Using sheep on campus as lawnmowers has multiple benefits

UC Davis study finds that sheep mow and fertilize urban lawn landscapes while decreasing students’ stress levels 

 

By KATIE HELLMAN — science@theaggie.org 

 

For the past two years, 25 UC Davis sheep have been released from their barns seasonally to graze at various parts of campus. These sheep not only provide ecological benefits, but they also improve the mental health and stress responses of students.

Haven Kiers is the lead author of the new study, which was published in The International Journal of Environmental Research and Public Health in January. Kiers is also the director of the sheepmowers project and an assistant professor of landscape architecture in the College of Agricultural and Environmental Science. She surveyed around 200 students with the help of co-authors and additional researchers. 

“We noticed that people were just really happy when the sheep were around,” Kiers said. “It boosted their mood and people were starting to say that when the sheepmowers were out, they would come by before an exam to destress, or if they were already stressed they would come and sit [by the sheep].”

Caroline S. Dewa of the UC Davis Department of Public Health co-authored the paper and further commented on the benefits the sheep provided to students.

Work request 1: Summarize the article on the UC Davis campus sheep in two sentences.
Work request 2: Transcribe the part of the article on the campus sheep that begins at the words "By KATIE HELLMAN" and stops after "and additional researchers.".

Records:

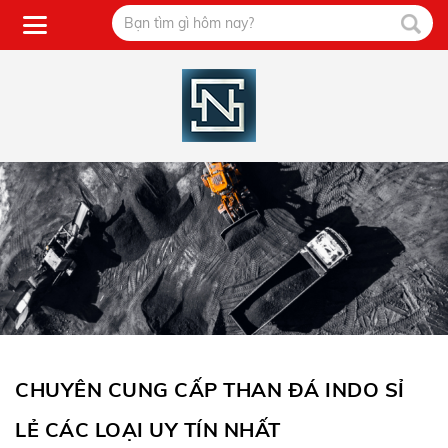
CHUYÊN CUNG CẤP THAN ĐÁ INDO SỈ
LẺ CÁC LOẠI UY TÍN NHẤT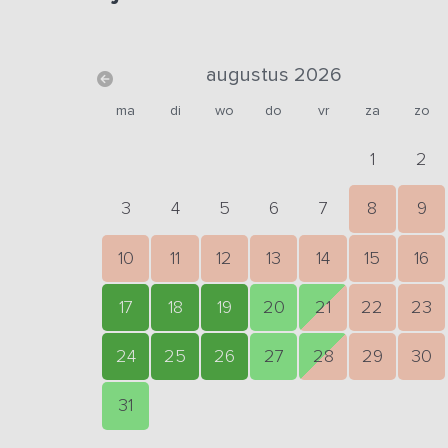
augustus 2026
ma
di
wo
do
vr
za
zo
1
2
3
4
5
6
7
8
9
10
11
12
13
14
15
16
17
18
19
20
21
22
23
24
25
26
27
28
29
30
31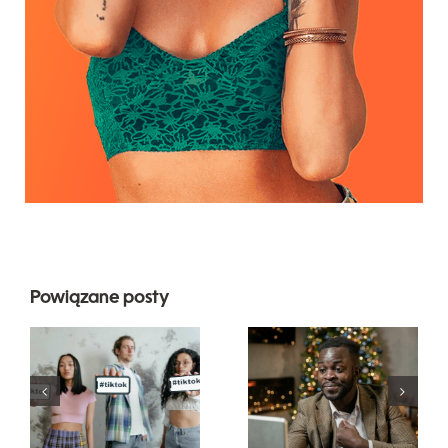
Powiązane posty
Najlepsze
Jak ukryć
aplikacje do
obserwujących
edytowania
na LinkedIn,
wideo do
aby
tworzenia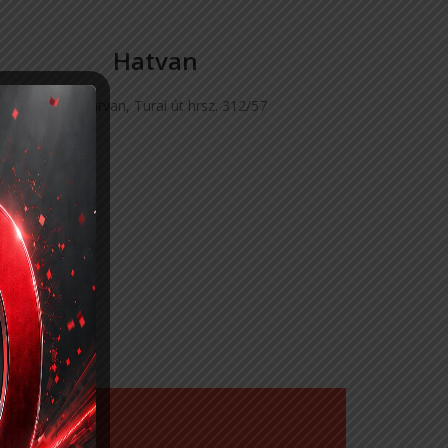
Hatvan
3000 Hatvan, Turai út hrsz. 312/57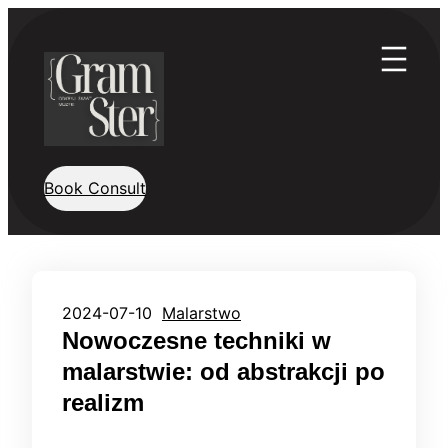
Przejdź
do
treści
Book Consult
2024-07-10
Malarstwo
Nowoczesne techniki w
malarstwie: od abstrakcji po
realizm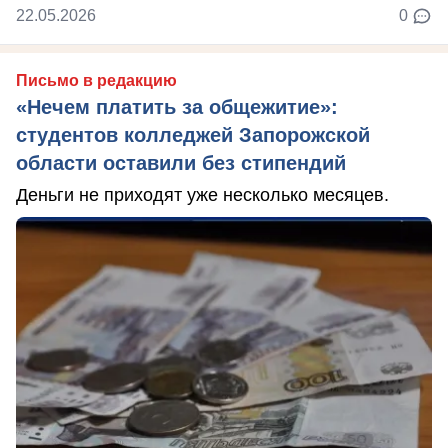
22.05.2026
0
Письмо в редакцию
«Нечем платить за общежитие»:
студентов колледжей Запорожской
области оставили без стипендий
Деньги не приходят уже несколько месяцев.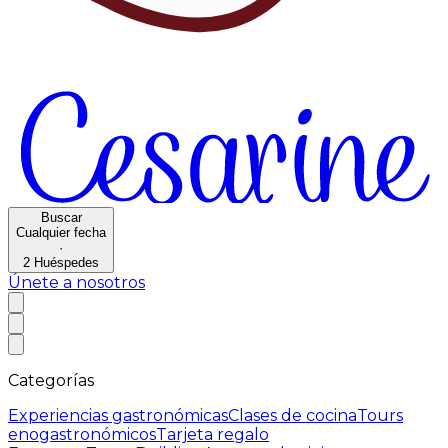
Buscar
Cualquier fecha
·
2
Huéspedes
Únete a nosotros
Categorías
Experiencias gastronómicas
Clases de cocina
Tours
enogastronómicos
Tarjeta regalo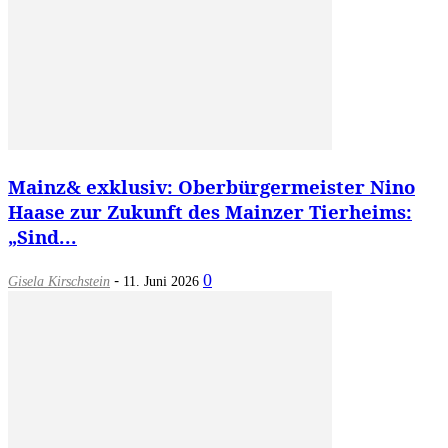
Mainz& exklusiv: Oberbürgermeister Nino
Haase zur Zukunft des Mainzer Tierheims:
„Sind...
-
0
Gisela Kirschstein
11. Juni 2026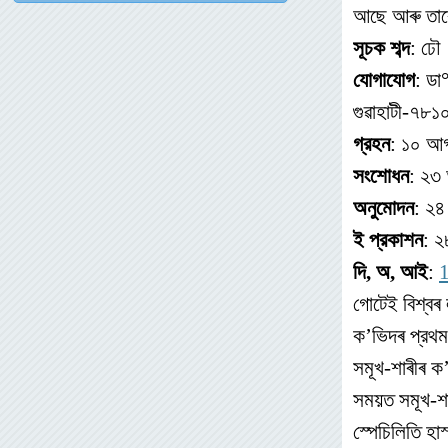
আছে আৰু তাৰে
সূচক
শব্দ
: ঢৌ
যোগাযোগ
: ডা
গুৱাহাটী-৭
গ্রহন
: ১০ আগ
সংশোধন
: ২৩
অনুমোদন
: ২৪
ই প্রকাশন
: ২
দি, অ, আই
:
গোটেই বিশ্বৰ
ক’ভিদৰ প্রথম
সমূখ-শাৰীৰ ক
সময়ত সমূখ-শা
স্পেচিলিতি হা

Your solution 1: For the past two years, 25 UC Davis sheep have grazed various parts of campus seasonally, providing ecological benefits and improving students' mental health and stress responses. Haven Kiers, who directs the sheepmowers project, led a study that surveyed around 200 students and was published in The International Journal of Environmental Research and Public Health in January.

Your solution 2:
By KATIE HELLMAN — science@theaggie.org 

 

For the past two years, 25 UC Davis sheep have been released from their barns seasonally to graze at various parts of campus. These sheep not only provide ecological benefits, but they also improve the mental health and stress responses of students.

Haven Kiers is the lead author of the new study, which was published in The International Journal of Environmental Research and Public Health in January. Kiers is also the director of the sheepmowers project and an assistant professor of landscape architecture in the College of Agricultural and Environmental Science. She surveyed around 200 students with the help of co-authors and additional researchers.